I guess you could call it a wake-up call. That game could have been my last ever. “Forced retirement’ I guess you’d call it. And I didn’t pitch it that way. I pitched it like just another game.
I’ve been asked in the media and by my coaches and teammates what I’ve been doing differently since then. Nothing, I tell them. Because I haven’t changed my delivery or mechanics. I’m not throwing off a different part or the rubber. What I *am* doing is treating each game like it could be the last game I pitch. And if it is going to be my last game, i want to show the fans, the league and the world who I really am. Ryan Rose, Cy Young Award-winning pitcher. Perennial All-Star. One of the elite in the Elite Players League.

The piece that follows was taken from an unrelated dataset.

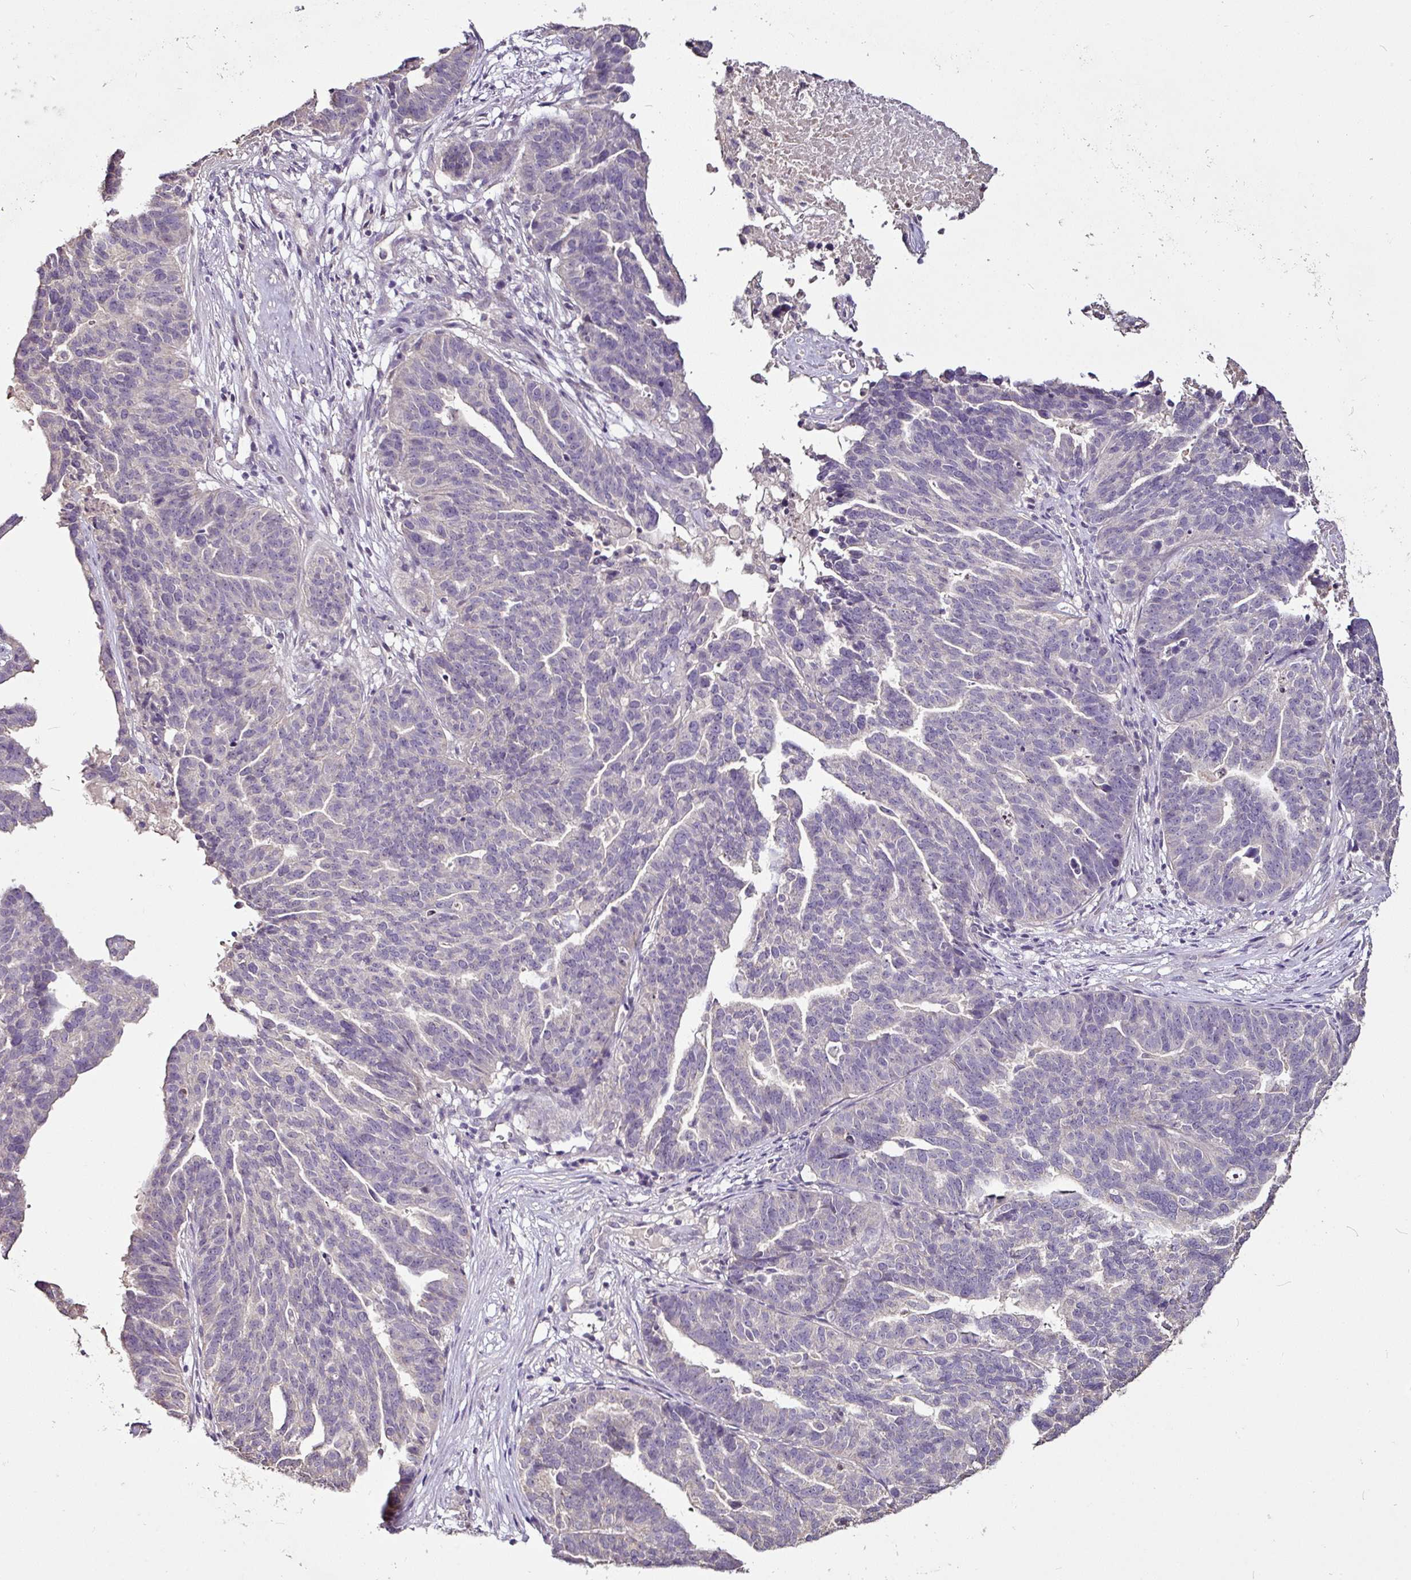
{"staining": {"intensity": "negative", "quantity": "none", "location": "none"}, "tissue": "ovarian cancer", "cell_type": "Tumor cells", "image_type": "cancer", "snomed": [{"axis": "morphology", "description": "Cystadenocarcinoma, serous, NOS"}, {"axis": "topography", "description": "Ovary"}], "caption": "An immunohistochemistry (IHC) photomicrograph of serous cystadenocarcinoma (ovarian) is shown. There is no staining in tumor cells of serous cystadenocarcinoma (ovarian). (DAB (3,3'-diaminobenzidine) immunohistochemistry (IHC) visualized using brightfield microscopy, high magnification).", "gene": "RPL38", "patient": {"sex": "female", "age": 59}}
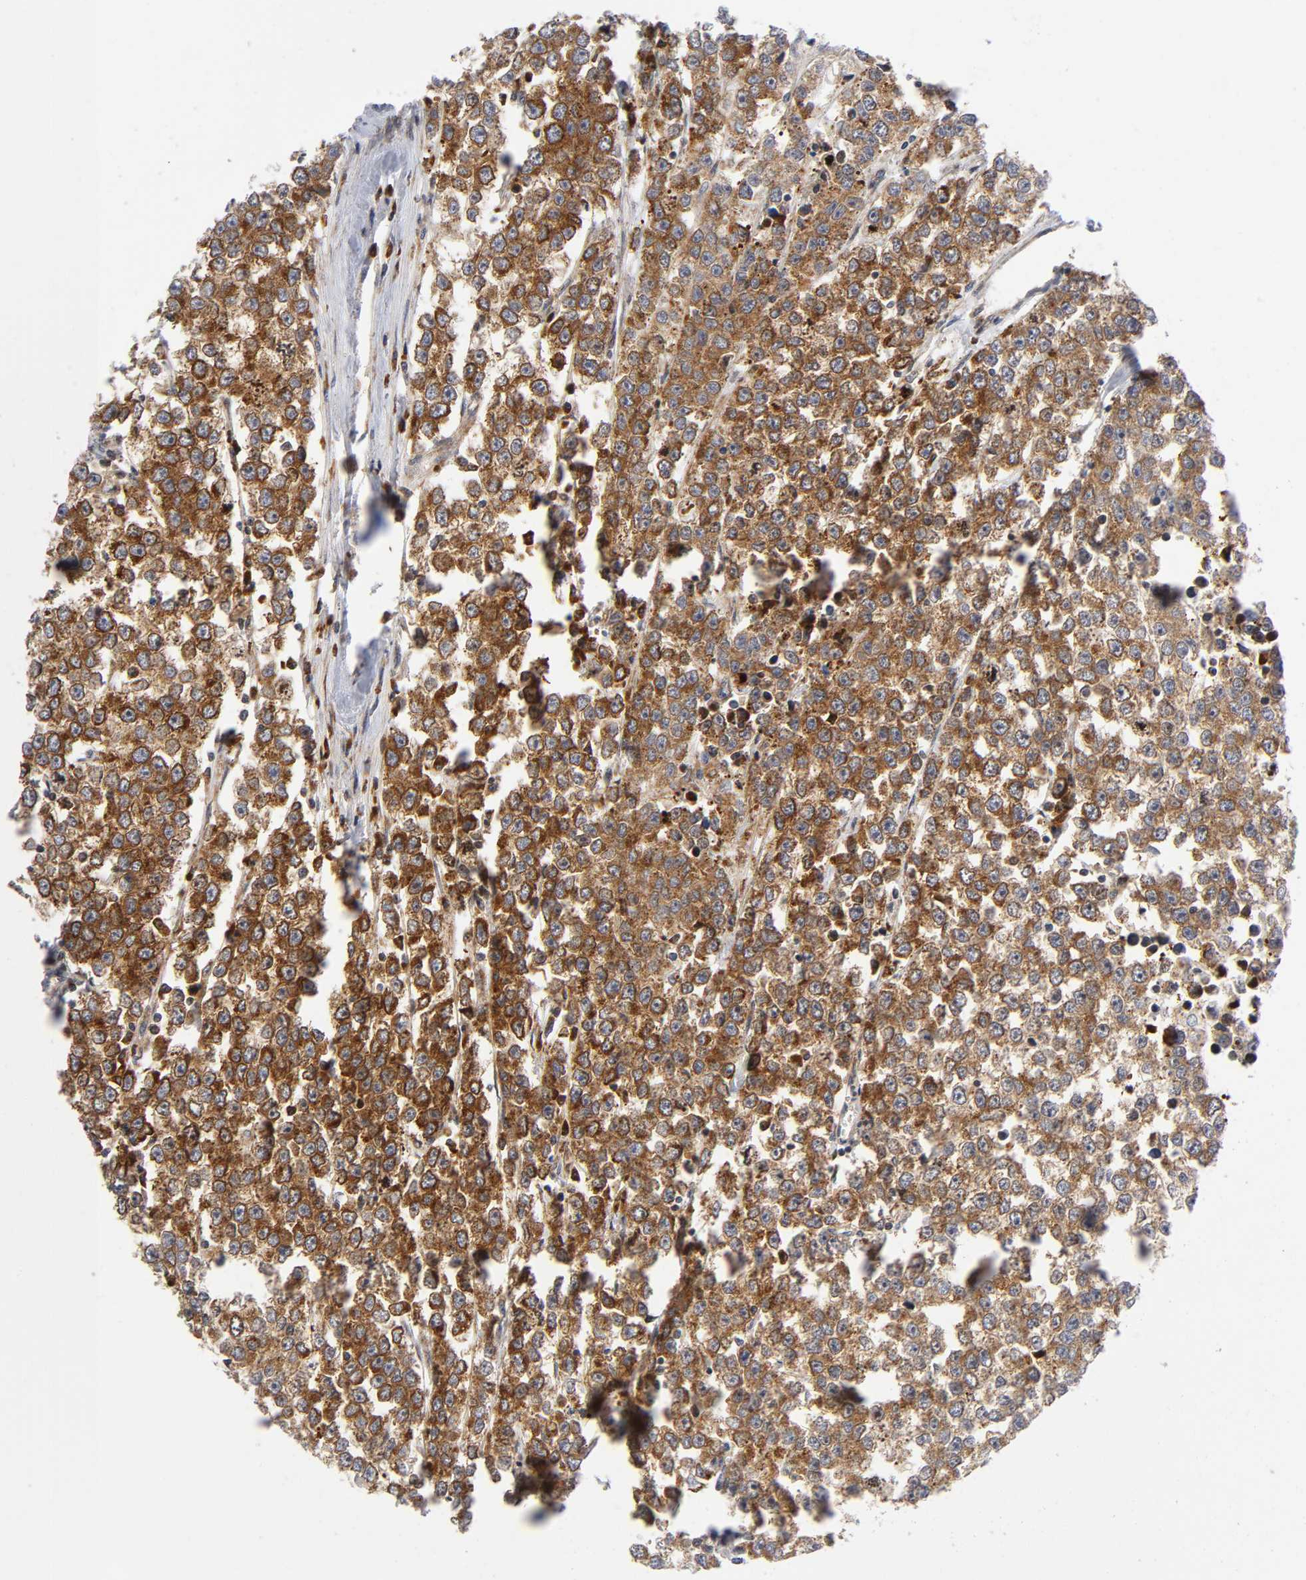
{"staining": {"intensity": "moderate", "quantity": ">75%", "location": "cytoplasmic/membranous"}, "tissue": "testis cancer", "cell_type": "Tumor cells", "image_type": "cancer", "snomed": [{"axis": "morphology", "description": "Seminoma, NOS"}, {"axis": "morphology", "description": "Carcinoma, Embryonal, NOS"}, {"axis": "topography", "description": "Testis"}], "caption": "IHC micrograph of neoplastic tissue: testis seminoma stained using immunohistochemistry reveals medium levels of moderate protein expression localized specifically in the cytoplasmic/membranous of tumor cells, appearing as a cytoplasmic/membranous brown color.", "gene": "EIF5", "patient": {"sex": "male", "age": 52}}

I’m not planning on retiring or being hurt or anything like that. I don’t *intend* for any game to be my last. But I didn’t plan that little incident either. I guess you could say I found out the hard way. It was something I had heard at church while I was growing up but I didn’t really understand. “No one knows the hour of his calling” or something like that. No one knows when his elbow will break, either. Somehow, though, that didn’t touch me the same way.
Now I’m treating every game like it’s the game of my life. And it shows. My fastball has more giddy-up and my breaking balls bite harder. And I’m hitting my spots well. Getting double digits in strikeouts every game and 18 against the Crush. It’s like being reborn almost. Kind of like being a rookie all over again but you don’t have to make the rookie mistakes
I was given a second chance and I’m not wasting it. It may be my last.